Along with the mass-market retail group Casino and the retirement home operator Orpea, this is the biggest French collapse of the last five years. The business world is astounded, witnessing the interminable implosion of Atos, Europe's number-two IT services provider. A business separation plan, launched in June 2022 in the hope of breathing new life into a company sorely lacking in it, has only precipitated the inexorable downfall of one of the three musketeers of the IT industry, along with Capgemini and Sopra Steria, the other two major French digital services companies.
If the negotiations that are still underway are successful, the company, whose sales exceeded €11 billion in 2022 and which employs over 100,000 people worldwide, of which around 10,000 are in France, will be dismantled and wiped off the map.
Managed IT services – that is, the management of a company's IT functions – is set to fall into the hands of Czech billionaire Daniel Kretinsky, and cybersecurity and supercomputers into that of European Airbus, leaving the rest, namely digital consulting (automation and the development of business applications), to go to Onepoint, founded by entrepreneur David Layani.
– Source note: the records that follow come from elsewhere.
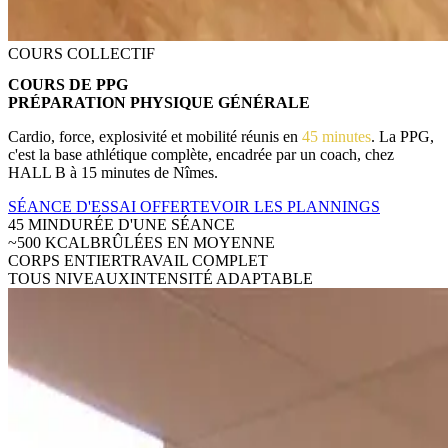
COURS COLLECTIF
COURS DE PPG
PRÉPARATION PHYSIQUE GÉNÉRALE
Cardio, force, explosivité et mobilité réunis en
45 minutes
. La PPG,
c'est la base athlétique complète, encadrée par un coach, chez
HALL B à 15 minutes de Nîmes.
SÉANCE D'ESSAI OFFERTE
VOIR LES PLANNINGS
45 MIN
DURÉE D'UNE SÉANCE
~500 KCAL
BRÛLÉES EN MOYENNE
CORPS ENTIER
TRAVAIL COMPLET
TOUS NIVEAUX
INTENSITÉ ADAPTABLE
If the talks fail, the €5 billion in gross debt accumulated by Atos indicates a financial restructuring probably as painful as that of Casino, which was eventually sold off in separate lots.
To help it in its discussions with banks and bondholders, the IT group announced on Monday, February 5, that it had "requested the appointment of a dedicated agent (...) with a goal of converging on an appropriate financial solution as soon as possible." In other words, this is the last step before financial safeguard.
How did a group worth over €11 billion on the stock market in 2017 come to this? To explain its debacle, Atos can't even, as Casino or Orpea have done, hide behind the excuse of external attacks – hedge funds for the supermarket chain, and the 2022 book Les Fossoyeurs ("The Gravediggers") by journalist Victor Castanet for the French number-one retirement home manager. Nothing of the sort at Atos, which can't point to the consequences of inflation or Covid-19 either: The IT sector is one of the pandemic's big winners.
Chronic instability
The Covid lockdowns of 2020 and 2021 forced companies around the world to digitize their operations (due to working from home) and their business activities. E-commerce paved the way for a new digital golden age after the lavish decades of the 1980s and 1990s. According to research firm Gartner, global spending on IT services will exceed $1,500 billion (€1,385 billion) in 2024 – 48% more than in 2019.